Butternut squash is one of those ingredients that seems to intimidate a lot of cooks. It’s often served in fancy soups in fancy restaurants, an ingredient like filet mignon that seems out of reach of the home cook. Well that’s a load of hooey.
Sunday night I found myself in possession of a butternut squash and in need of a side dish to go with a roast and mashed potatoes. The squash had been sitting on top of our fridge for the better part of a month (yes, they have amazing shelf life) and was just begging to be cooked. I ad-libbed the entire process, but it worked out pretty well.
- One Butternut Squash (may only be available in the winter months)
- Two strips of bacon, diced
- Half of a yellow or white onion, diced
- 2 cups chicken stock or broth
- Salt and pepper to taste
- Cut the squash in half lengthwise. (Yes, it will be a bit challenging. Deal.) Scoop out the seeds and strings, then wrap in plastic wrap and microwave on high for 10-12 minutes.

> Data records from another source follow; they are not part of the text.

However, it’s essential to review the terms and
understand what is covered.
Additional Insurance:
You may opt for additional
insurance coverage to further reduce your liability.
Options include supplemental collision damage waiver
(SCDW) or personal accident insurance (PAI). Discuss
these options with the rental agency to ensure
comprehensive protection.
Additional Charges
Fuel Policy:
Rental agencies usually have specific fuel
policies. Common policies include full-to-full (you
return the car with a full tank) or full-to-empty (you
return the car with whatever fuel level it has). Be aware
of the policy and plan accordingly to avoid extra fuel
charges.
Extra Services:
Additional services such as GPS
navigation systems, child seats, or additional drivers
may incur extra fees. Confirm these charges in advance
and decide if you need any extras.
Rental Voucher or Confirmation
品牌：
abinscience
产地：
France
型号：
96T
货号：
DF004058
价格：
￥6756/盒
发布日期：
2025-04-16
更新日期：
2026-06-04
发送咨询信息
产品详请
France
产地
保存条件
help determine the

- When the squash is done, remove the plastic wrap and place it cut side down on a cutting board. Using a knife, carefully peel the skin from the flesh, taking as little of the meat as possible. This may be tricky while the squash is both hot and squishy, so grab an oven mitt for your non-cutting hand as needed. Once peeled, cut the squash into quarter inch cubes.
- Heat a large skillet over medium high heat. Add the bacon and cook until very crispy. Add the onion and cook until soft and translucent. Add the squash and chicken broth, stirring to break up the chunks. Cook over medium heat, stirring occasionally, until the squash has the consistency of mashed potatoes. Serve hot.

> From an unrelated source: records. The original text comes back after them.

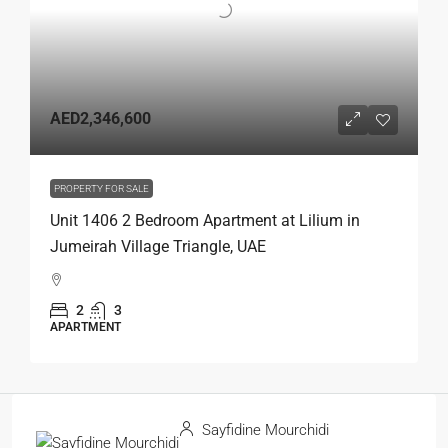
AED2,346,600
PROPERTY FOR SALE
Unit 1406 2 Bedroom Apartment at Lilium in
Jumeirah Village Triangle, UAE
2
3
APARTMENT
Sayfidine Mourchidi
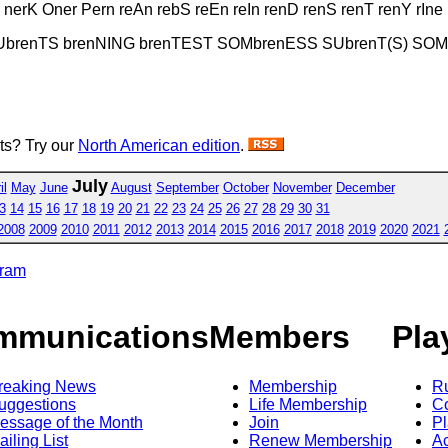
nerK Oner Pern reAn rebS reEn reIn renD renS renT renY rIn
SUbrenTS brenNING brenTEST SOMbrenESS SUbrenT(S) SO
sts? Try our
North American edition
.
July
il
May
June
August
September
October
November
December
3
14
15
16
17
18
19
20
21
22
23
24
25
26
27
28
29
30
31
2008
2009
2010
2011
2012
2013
2014
2015
2016
2017
2018
2019
2020
2021
gram
mmunications
Members
Pla
reaking News
Membership
R
uggestions
Life Membership
Co
essage of the Month
Join
Pl
ailing List
Renew Membership
A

For those of you who are unaware, butternut squash is a sweet squash with a relatively high sugar content. This only intensifies as it ripens, so use immediately for a milder dish or, like we did, let it sit around for a bit to up the flavor. You can also cut the sweetness a bit with about ¼ tsp. nutmeg. I though it went well with roast and mashed potatoes, though you could also use this as a starch substitute.